Venus Williams ofrece una actuación clásica en el Abierto de Australia en una derrota agonizante

MELBOURNE, Australia – Venus Williams estuvo muy cerca.

El domingo por la noche, la siete veces campeona de Grand Slam estuvo a dos juegos de convertirse en la mujer de mayor edad en ganar un partido en el Abierto de Australia, cuando venció a Olga Danilović de Serbia 7-6(5), 3-6, 4-0.

En una batalla de tres sets que duró más de dos horas y en la que no faltaron giros, vueltas, altibajos, Danilović reaccionó furiosamente y logró seis juegos consecutivos, arrebatándole otra oportunidad a Williams, de 45 años, de escribir un nuevo y notable capítulo en su historia de regreso.

“Era una atmósfera increíble”, dijo Danilović, de 24 años, en la cancha, después de frustrar los sueños de una de las leyendas de este deporte.

Williams había superado un apretado primer set, evitando la remontada de Danilović en el desempate con los golpes de derecha más feroces en la línea para obtener la ventaja inicial.

En el segundo set, parecía que había gastado todas sus reservas luchando por el primero.

Luego llegó un momento decisivo.
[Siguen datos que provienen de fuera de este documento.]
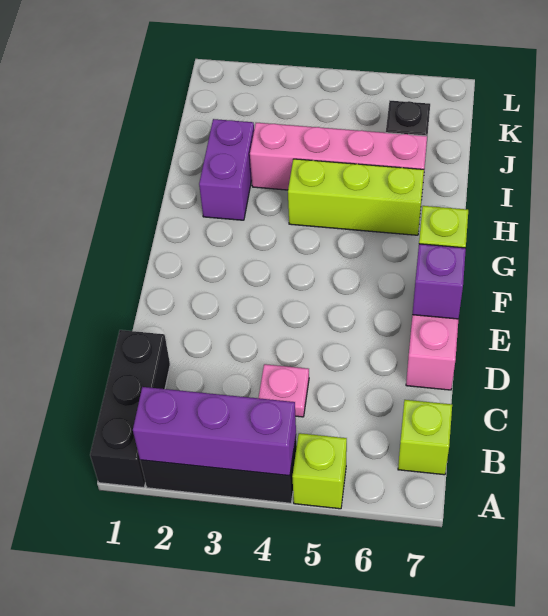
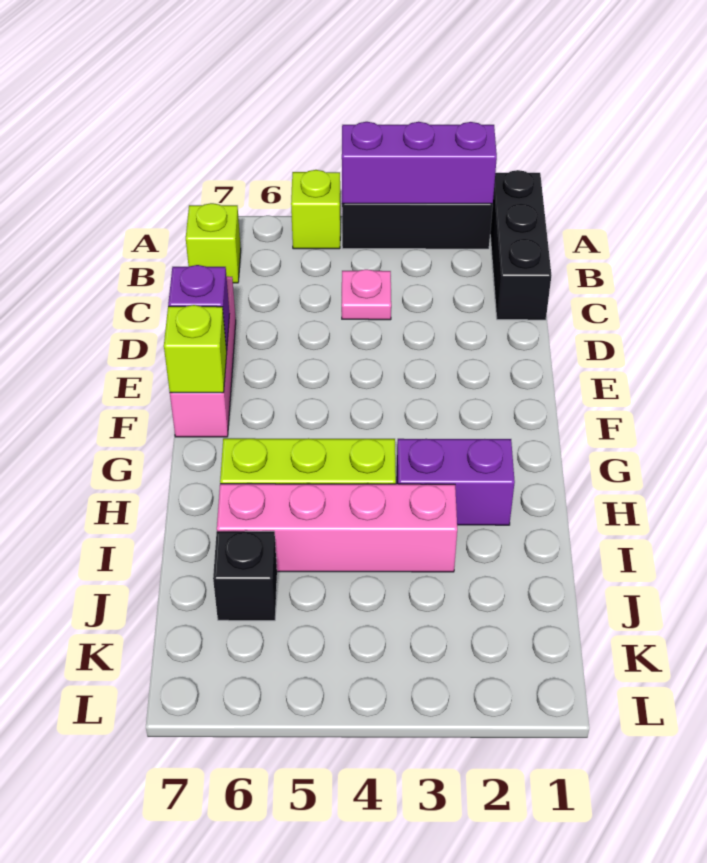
purple 1x2 brick [199,119,254,220] -> purple 1x2 brick turned to [396,439,515,525]

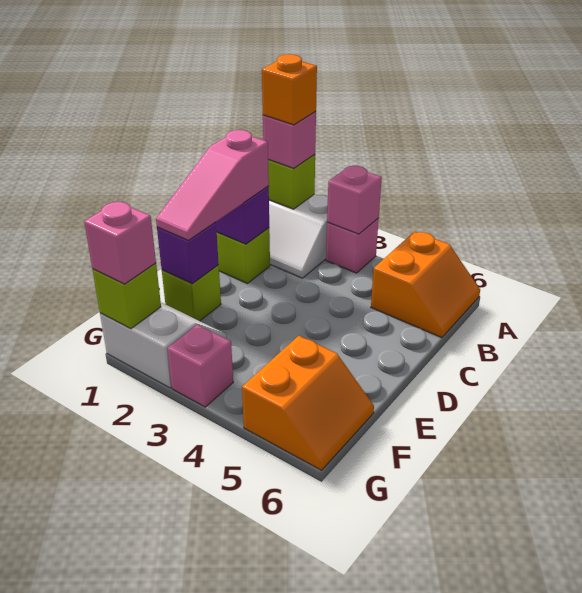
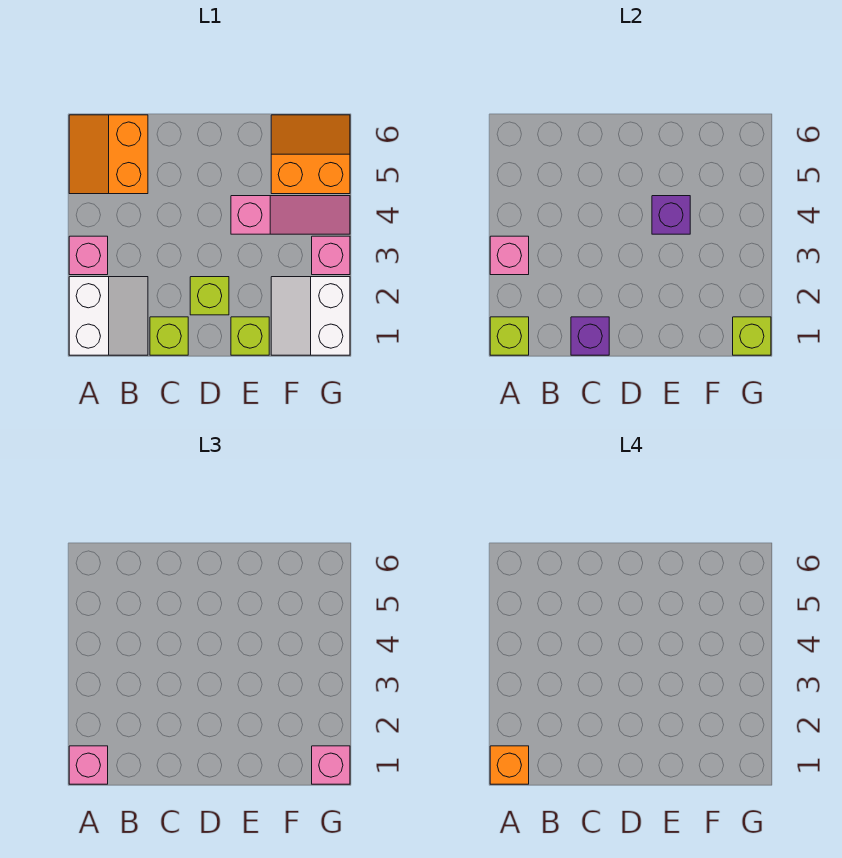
orange 2x2 slope [371,231,480,338] -> orange 2x2 slope turned to [69,115,148,194]
pink 1x3 slope [156,130,269,240] -> pink 1x3 slope moved to [231,196,350,234]
none -> lime 1x1 brick [190,277,229,315]
purple 1x1 brick [157,222,219,284] -> purple 1x1 brick moved to [652,196,690,234]

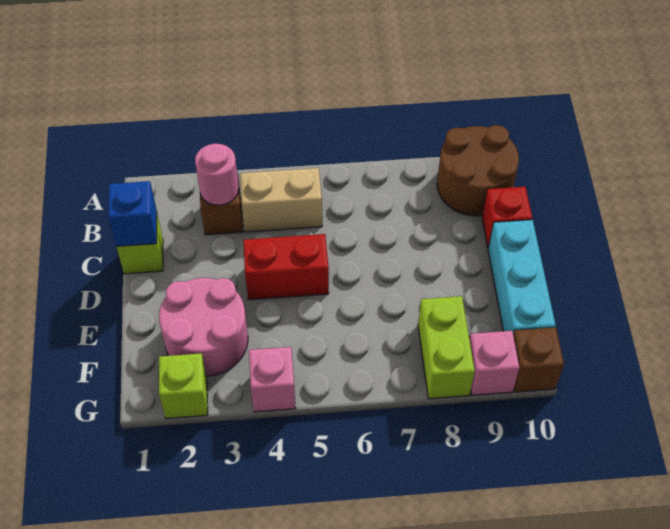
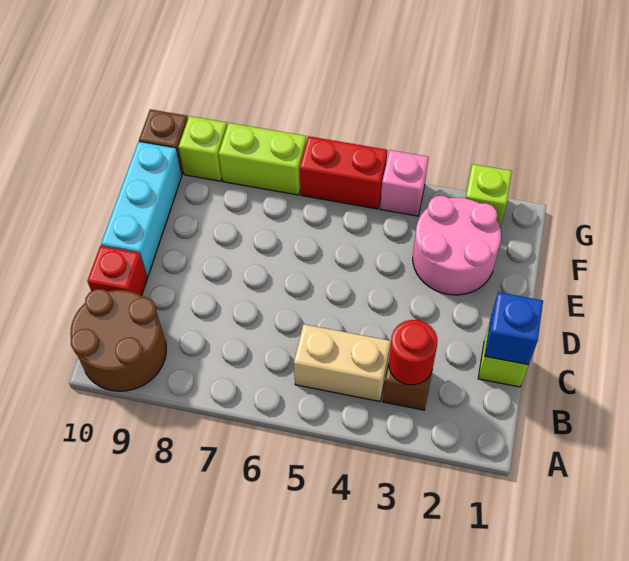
pink 1x1 round brick [195,144,239,205] -> red 1x1 round brick [389,320,437,385]
red 1x2 brick [243,234,329,300] -> red 1x2 brick moved to [300,136,387,209]
lime 1x2 brick [418,296,475,399] -> lime 1x2 brick turned to [219,123,307,195]
pink 1x1 brick [469,331,519,395] -> lime 1x1 brick [179,116,227,181]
Williams corrió a un 4-0. Parecía que iba a acabar con una mujer 21 años más joven que ella con mucho entusiasmo. Un cuarto de hora más tarde, el 4-4. Williams no pudo encontrar la cancha. Danilovic no podía fallar.

Enfrentando un punto de quiebre que probablemente habría significado el final si perdía, Williams hizo lo que ha estado haciendo desde mediados de los años 1990. Ella logró un gran servicio irrecuperable para empatar. Ella no quería que esto terminara, y tampoco lo querían los 10.000 fanáticos apiñados en el John Cain Arena.
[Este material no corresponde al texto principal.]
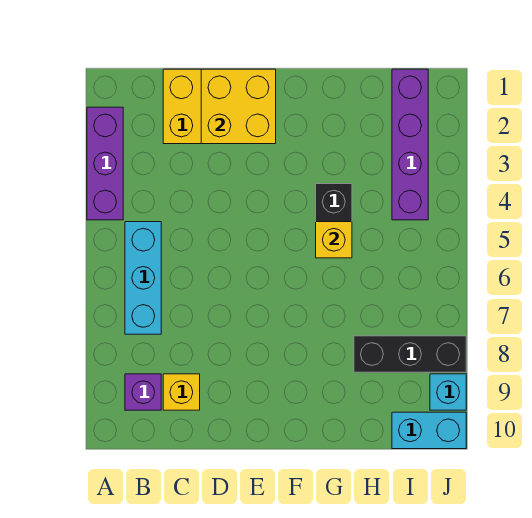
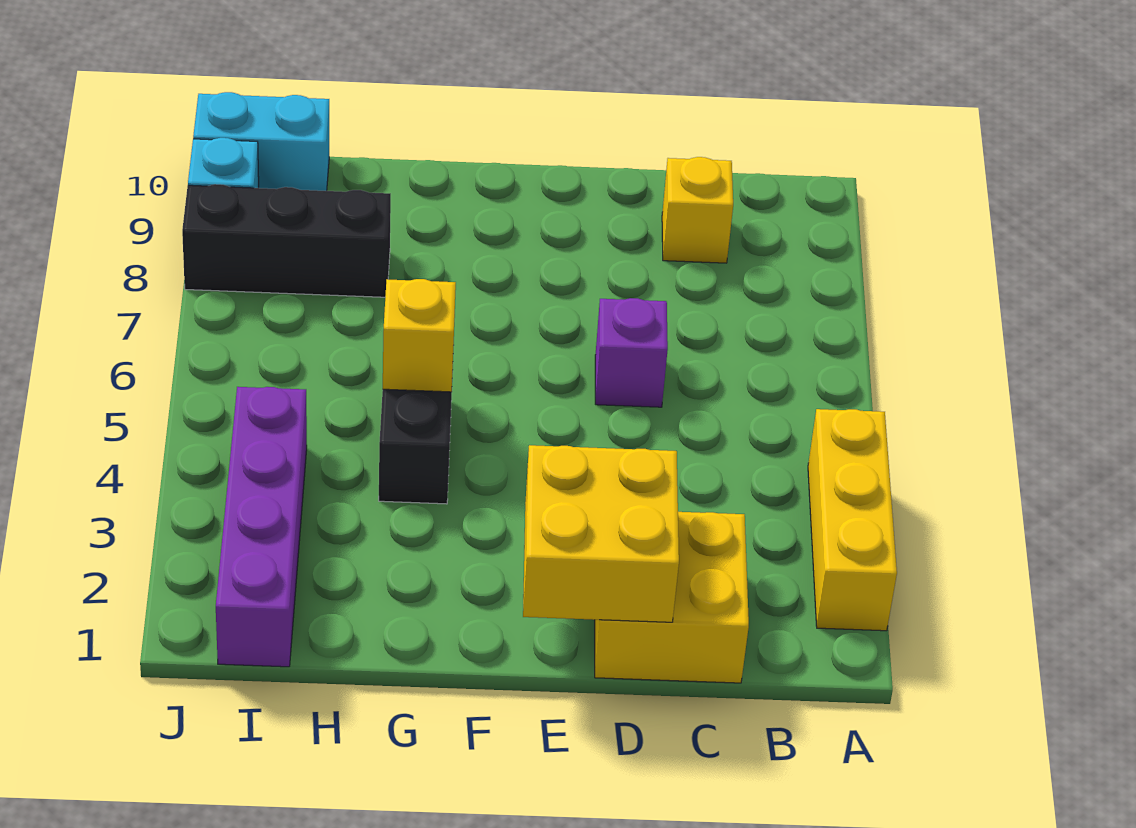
purple 1x3 brick [87,107,123,220] -> yellow 1x3 brick [808,409,897,631]
cyan 1x3 brick [125,222,161,334] -> none
purple 1x1 brick [125,374,161,410] -> purple 1x1 brick moved to [595,298,668,407]

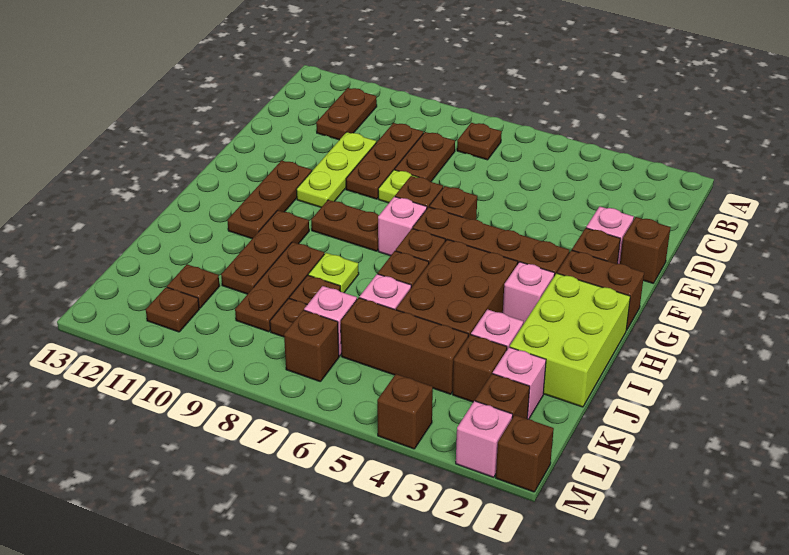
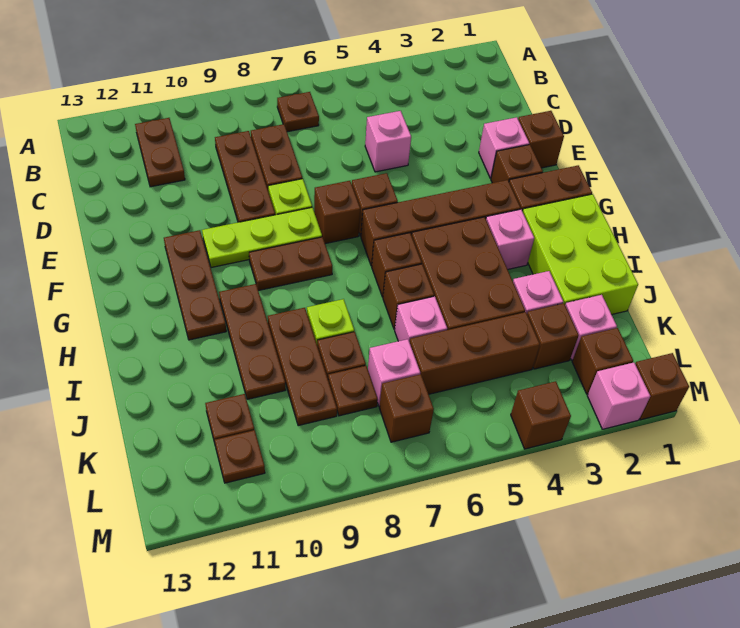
lime 1x3 plate [296,132,376,207] -> lime 1x3 plate turned to [202,208,322,268]
pink 1x1 brick [378,197,427,256] -> pink 1x1 brick moved to [365,111,411,172]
Williams jugó su primer partido en el Abierto de Australia tres años antes de que naciera Danilovic. Ha jugado casi 1.100 partidos y ganado más de 800. Es difícil imaginar una situación en una cancha de tenis que no haya visto, pero la experiencia sólo pudo llevarla hasta cierto punto. Continuó blandiendo con fuerza, tratando de golpear la pelota a través de la cancha y superar a Danilović. Pero los balones no dejaban de regresar y Williams no pudo hacer que Danilović fallara antes que ella.

En el punto de partido, la mala suerte llegó, ya que la pelota pasó por la parte superior de la red y flotó hacia la calle de dobles.
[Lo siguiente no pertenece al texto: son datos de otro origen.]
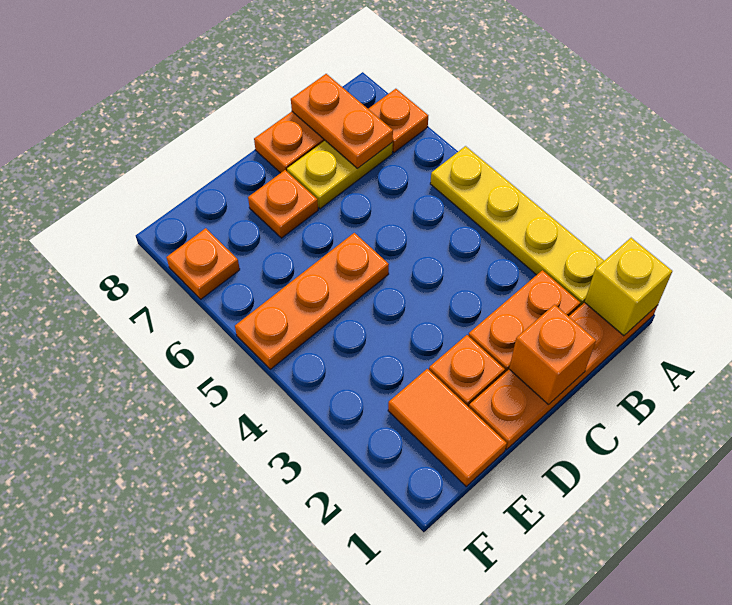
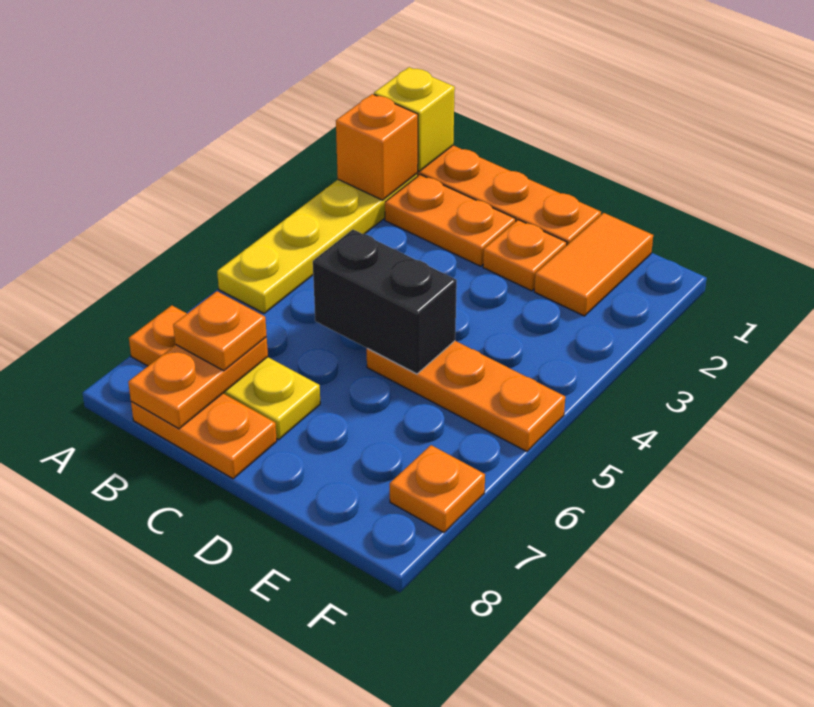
orange 1x1 brick [509,304,596,405] -> orange 1x1 brick moved to [336,94,418,200]
none -> black 1x2 brick [313,230,457,374]
orange 1x1 plate [248,170,318,238] -> orange 1x1 plate moved to [173,291,267,371]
“Jugar contra Venus Williams no es algo que pueda dar por sentado”, dijo Danilovic. “Con el 4-0 dije ‘solo juega’”.

Para Williams, el resultado dolerá. Ella es una de las grandes competidoras en este deporte y no ingresa a carreras mayores para compensar los números. Pero lo que está haciendo es mostrarles a los detractores que piensan que no debería recibir comodines que queda mucho más tenis. Lo que comenzó el verano pasado en el DC Open en Washington, DC, cuando ganó su partido de remontada sobre la entonces No. 35 del mundo Peyton Stearns, todavía parece tener mucho camino por recorrer.